Reklama

Projekt o zmianie czasu utknął w Sejmie, więc znów musimy przestawić zegarki

PSL obiecywało wprowadzenie czasu letniego przez cały rok, jednak z powodu przeciągających się procedur projekt nie zostanie przegłosowany przed zmianą czasu zaplanowaną na najbliższy weekend. W tle jest spór, czy w Unii Europejskiej tę kwestię można w ogóle załatwić na poziomie krajowym.

Publikacja: 23.10.2025 15:00

Projekt o zmianie czasu utknął w Sejmie, więc znów musimy przestawić zegarki

Foto: Adobe Stock

Z tego artykułu się dowiesz:

  • Dlaczego projekt zmiany czasu utknął w Sejmie?
  • Jakie są trudności związane z wprowadzeniem czasu letniego przez cały rok?
  • Na czym polega spór o zgodność projektu z prawem Unii Europejskiej?
  • Jakie są różne opinie prawne dotyczące zmiany czasu?
  • Jakie działania podejmowano w Parlamencie Europejskim w sprawie zmiany czasu?

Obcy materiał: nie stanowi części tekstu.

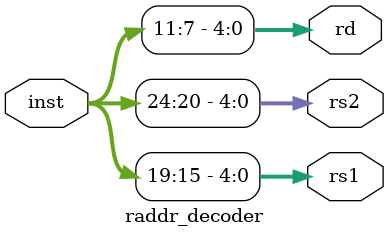
<source format=v>
module raddr_decoder(inst, rs1, rs2, rd);
    input [31:0] inst;
    output [4:0] rs1, rs2, rd;

    assign rd  = inst[11:7];
    assign rs1 = inst[19:15];
    assign rs2 = inst[24:20];
    
endmodule
</source>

W nocy z soboty na niedzielę przestawimy zegarki o godzinę wstecz, wracając do czasu zimowego. Choć tej zmiany miało już nie być. Odejście od niej i wprowadzenie czasu letniego przez cały rok przewiduje projekt „czasowstrzymywacza” Polskiego Stronnictwa Ludowego, czyli o zmianie ustawy o czasie urzędowym na obszarze Rzeczypospolitej Polskiej. Został złożony na początku kwietnia, więc teoretycznie było wiele miesięcy na jego rozpatrzenie. Już wiadomo jednak, że przed najbliższą zmianą czasu Sejm z tym nie zdąży.

Reklama
Reklama

Czytaj więcej

Koniec zmiany czasu? PSL złożyło projekt ustawy

Powód? Projekt dostał numer druku sejmowego zaledwie tydzień temu, zbyt późno, by przed najbliższym weekendem mógł przejść przez całą ścieżkę legislacyjną, włączając w to prace Sejmu, Senatu i podpis prezydenta. A tak duża zwłoka związana jest głównie z tym że projekt miesiącami przeleżał w oczekiwaniu na opinię Komisji Ustawodawczej.

Zgodnie z regulaminem Sejmu do tej komisji kieruje się projekty, co do których istnieje wątpliwość odnośnie do zgodności z prawem, w tym z prawem Unii Europejskiej. Opiniowanie projektu nastąpiło dopiero 8 października i trwało zaledwie 12 minut, a komisja uznała projekt za dopuszczalny.

Reklama
Reklama

Nie było żadnych intencji, by ten projekt wstrzymywać 

przewodniczący Komisji Ustawodawczej Marek Ast z PiS

Dlaczego zajęła się nim tak późno? – Powodem było oczekiwanie na opinię sejmowych prawników. Nie było żadnych intencji, by ten projekt wstrzymywać – mówi przewodniczący Komisji Ustawodawczej Marek Ast z PiS.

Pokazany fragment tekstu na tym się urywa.